可能性は無限大。
「現在唯一成功したのはこれくらいですね…。」
そう言ってカミュさんが見せてくれたのは物凄くシンプルな魔法陣だった。陣自体がコンパクトになっていて、確かにこのくらいなら使う魔力も少量で済みそうだ。
用途を問えば天井の隅に設置されているのを見せてくれる。まったく想像もつかないので彼に視線を戻すと、パーシルさんが不意に手元の紅茶を服に零した。その状態のまま陣の下に行けば、淡く輝き服が元通り。
「浄化の魔法?」
「簡略化しすぎでちょっとした汚れを綺麗にすることしか出来ないですが…。」
浄化の魔法は回復の魔法に似たようなものだった気がする。被る部分が多いので使う人間があまりいないから詳しいことは本で調べるしかないのだけど。軽度の呪いを解呪するのに浄化の魔法が必要なことが一番有名だろうか。ゾンデルさんの部下の時は使える人間がいなかったし、そもそもレベルが高すぎたせいで使っても意味なかったんだけど。
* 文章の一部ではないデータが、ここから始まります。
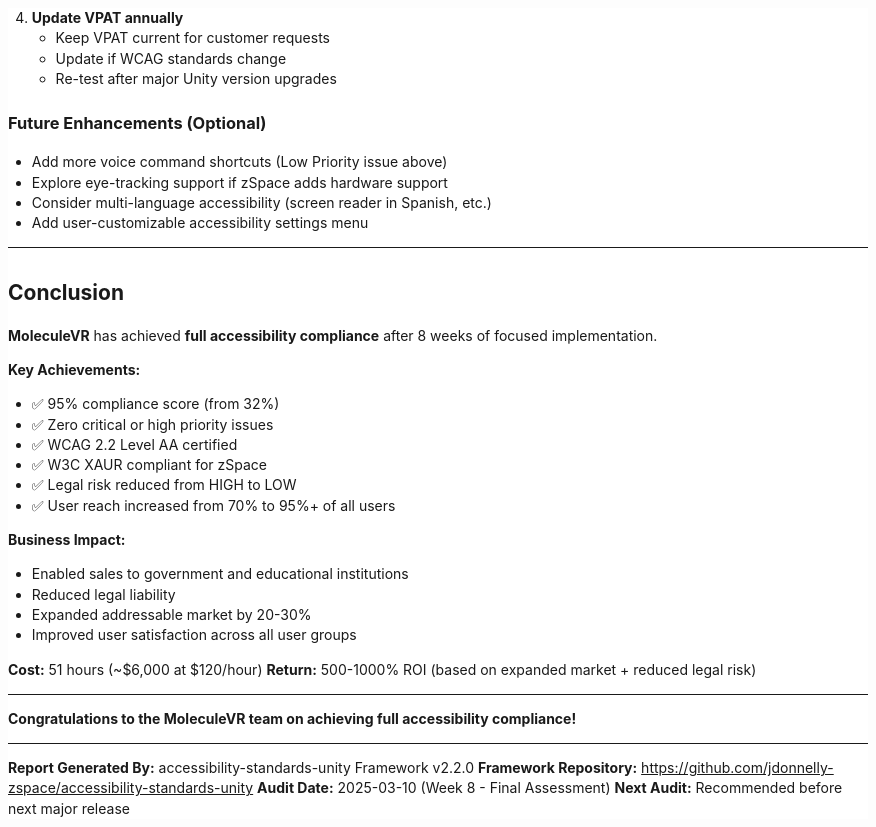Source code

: 4. **Update VPAT annually**
   - Keep VPAT current for customer requests
   - Update if WCAG standards change
   - Re-test after major Unity version upgrades

### Future Enhancements (Optional)

- Add more voice command shortcuts (Low Priority issue above)
- Explore eye-tracking support if zSpace adds hardware support
- Consider multi-language accessibility (screen reader in Spanish, etc.)
- Add user-customizable accessibility settings menu

---

## Conclusion

**MoleculeVR** has achieved **full accessibility compliance** after 8 weeks of focused implementation.

**Key Achievements:**
- ✅ 95% compliance score (from 32%)
- ✅ Zero critical or high priority issues
- ✅ WCAG 2.2 Level AA certified
- ✅ W3C XAUR compliant for zSpace
- ✅ Legal risk reduced from HIGH to LOW
- ✅ User reach increased from 70% to 95%+ of all users

**Business Impact:**
- Enabled sales to government and educational institutions
- Reduced legal liability
- Expanded addressable market by 20-30%
- Improved user satisfaction across all user groups

**Cost:** 51 hours (~$6,000 at $120/hour)
**Return:** 500-1000% ROI (based on expanded market + reduced legal risk)

---

**Congratulations to the MoleculeVR team on achieving full accessibility compliance!**

---

**Report Generated By:** accessibility-standards-unity Framework v2.2.0
**Framework Repository:** https://github.com/jdonnelly-zspace/accessibility-standards-unity
**Audit Date:** 2025-03-10 (Week 8 - Final Assessment)
**Next Audit:** Recommended before next major release
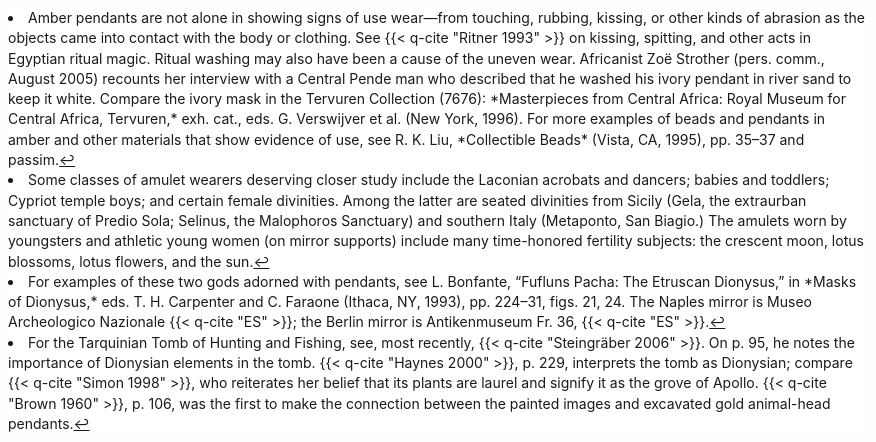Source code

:  <li id="fn:176">Amber pendants are not alone in showing signs of use wear—from touching, rubbing, kissing, or other kinds of abrasion as the objects came into contact with the body or clothing. See {{< q-cite "Ritner 1993" >}} on kissing, spitting, and other acts in Egyptian ritual magic. Ritual washing may also have been a cause of the uneven wear. Africanist Zoë Strother (pers. comm., August 2005) recounts her interview with a Central Pende man who described that he washed his ivory pendant in river sand to keep it white. Compare the ivory mask in the Tervuren Collection (7676): *Masterpieces from Central Africa: Royal Museum for Central Africa, Tervuren,* exh. cat., eds. G. Verswijver et al. (New York, 1996). For more examples of beads and pendants in amber and other materials that show evidence of use, see R. K. Liu, *Collectible Beads* (Vista, CA, 1995), pp. 35–37 and passim.<a class="footnote-return" href="#fnref:176">↩</a></li>

 <li id="fn:177">Some classes of amulet wearers deserving closer study include the Laconian acrobats and dancers; babies and toddlers; Cypriot temple boys; and certain female divinities. Among the latter are seated divinities from Sicily (Gela, the extraurban sanctuary of Predio Sola; Selinus, the Malophoros Sanctuary) and southern Italy (Metaponto, San Biagio.) The amulets worn by youngsters and athletic young women (on mirror supports) include many time-honored fertility subjects: the crescent moon, lotus blossoms, lotus flowers, and the sun.<a class="footnote-return" href="#fnref:177">↩</a></li>

 <li id="fn:178">For examples of these two gods adorned with pendants, see L. Bonfante, “Fufluns Pacha: The Etruscan Dionysus,” in *Masks of Dionysus,* eds. T. H. Carpenter and C. Faraone (Ithaca, NY, 1993), pp. 224–31, figs. 21, 24. The Naples mirror is Museo Archeologico Nazionale {{< q-cite "ES" >}}; the Berlin mirror is Antikenmuseum Fr. 36, {{< q-cite "ES" >}}.<a class="footnote-return" href="#fnref:178">↩</a></li>

 <li id="fn:179">For the Tarquinian Tomb of Hunting and Fishing, see, most recently, {{< q-cite "Steingräber 2006" >}}. On p. 95, he notes the importance of Dionysian elements in the tomb. {{< q-cite "Haynes 2000" >}}, p. 229, interprets the tomb as Dionysian; compare {{< q-cite "Simon 1998" >}}, who reiterates her belief that its plants are laurel and signify it as the grove of Apollo. {{< q-cite "Brown 1960" >}}, p. 106, was the first to make the connection between the painted images and excavated gold animal-head pendants.<a class="footnote-return" href="#fnref:179">↩</a></li>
「アルテナには浄化が使える者がいないので初めて見ましたね。」
「そうなんですか?…確かに、回復と被りますから好んで習得する人は少なそうですけど。」
どうやら浄化が使えるのはパーシルさんの方らしい。聞けば、家系がそうなのだとか。
この魔法陣には、魔族との戦争時代にアンデッド系の魔物に使用していたホーリー(前世よく聞いていた呪文だな)を簡略化しすぎたものらしい。汚れを落とすことしか出来ないといえども、魔法陣の作成に成功しているのだから充分凄いと思うけど。
「サラ様はどんな魔法を?」
「サラ様の力は強すぎて加減が出来ませんので披露するのは不可能ですね。」
カミュさんの質問はメロがぶった斬ってくれたけども、ハードル上げられても困るんだが。
案の定キラキラした目で見つめてくる二人にとてつもない罪悪感を感じる。彼等は純粋に研究に取り組んでいて、王家の影がチラつくとかが無さそうだから。
「アルテナでは魔法使ってますよね?うわぁ…行ってみたい…見てみたい…。」
「隅から隅まで観察してみたい…。もしかしたら、魔法陣があれば分解して研究出来るかも…。」
いや、分解しちゃったら元に戻せないでしょうが。というか、既存のものはバラせるのね初耳。魔法が関わるものはあらゆる可能性を秘めているのか?
「アルテナは現在、ヤシュカとの交易以外で他国の者が入るのは許可していないので。いつか真の平和が訪れたらお招きいたしますね。」
死亡エンドを回避出来るのが何時になるか、まったく分からないけども。